Sunday, November 15, 2009

More On The AFRICOM Debate

One of my posts regarding AFRICOM has prompted a healthy and civil discussion of the issues from readers. Let me add a thought or two:

While there have been many misguided ventures financed by the IMF and others (including the U.S.) in Africa, not all have failed. Nor have all the failures been due to the source. The U.S. is not an evil country as it is so often portrayed. Much good is done by the people, corporations, and yes, the government of the U.S. for the people of Africa and elsewhere in the world. Are U.S. aid programs perfect? Of course not. Are U.S. investments without strings? Of course not. Nor are those by China, Germany, France, or Britain. The question I would pose is, if these powers don't invest in Africa, who will? Development of third world economies, improvement of living conditions, and peace in the societies won't happen without investment and assistance.

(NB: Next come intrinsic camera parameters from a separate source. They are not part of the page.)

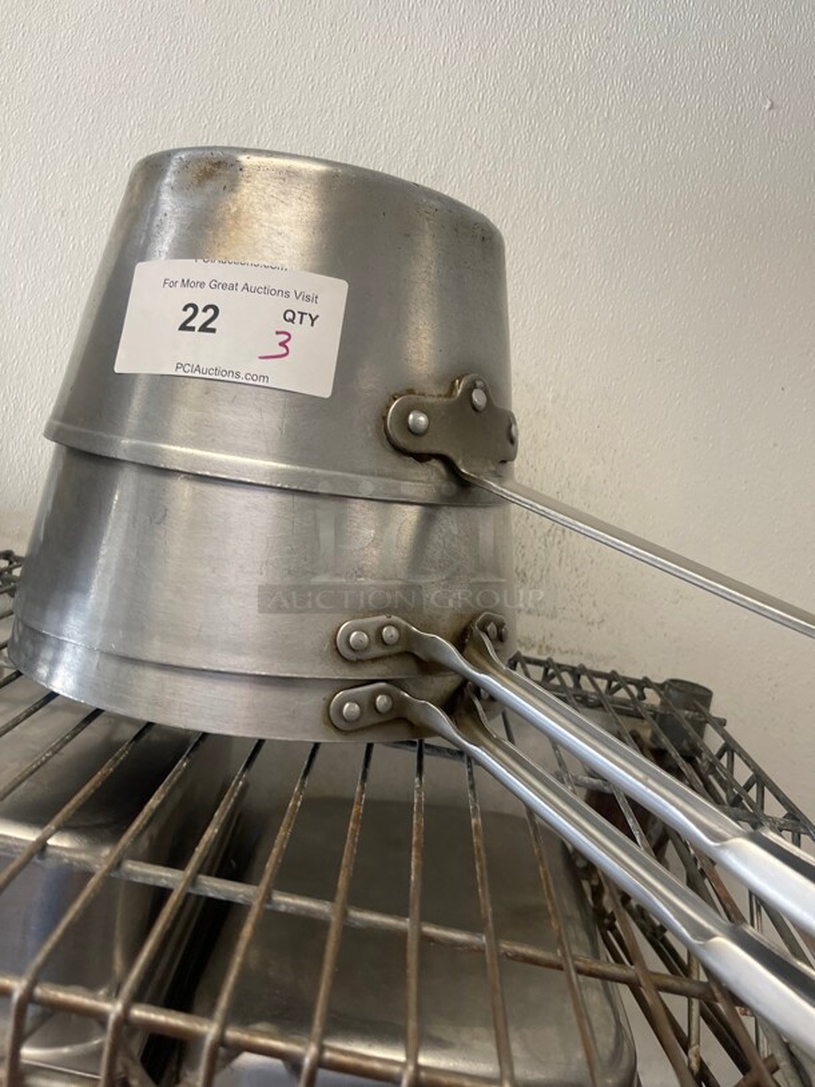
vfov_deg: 67.3
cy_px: 544
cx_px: 408
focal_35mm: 26
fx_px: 816
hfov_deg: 53.1
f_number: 1.6
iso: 125
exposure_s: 1/120
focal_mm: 5.1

What prompted the discussion, of course, is the growing influence of AFRICOM. Please keep in mind that AFRICOM is no more than the re-organization of existing U.S. military operations on the continent. I have very mixed feelings about the use of U.S. military assets for humanitarian purposes as I wrote when AFRICOM was announced, but would like to suggest that we look beyond the rhetoric to see what's actually happening on the ground, particularly in the Democratic Republic of Congo.

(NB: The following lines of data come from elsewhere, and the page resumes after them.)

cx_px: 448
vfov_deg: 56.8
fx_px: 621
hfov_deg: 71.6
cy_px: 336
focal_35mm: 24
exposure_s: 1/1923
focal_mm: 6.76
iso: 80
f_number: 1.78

AFRICOM has offered training assistance in two key areas that would be a great help to Congo. One is in the justice system, where U.S. legal experts have provided training in the investigation and prosecution of rape and other crimes by Congolese military personnel. The other is in training programs for FARDC units designed to discourage crimes against the civilians the army is supposed to be protecting. It should be noted that both programs were conducted upon the express invitation of the Congolese government.

I don't advocate military solutions for social problems, but the transfer of knowledge is far from an invasion of sovereignty. In these instances, the U.S. provided expertise lacking in the Congo. How is that wrong?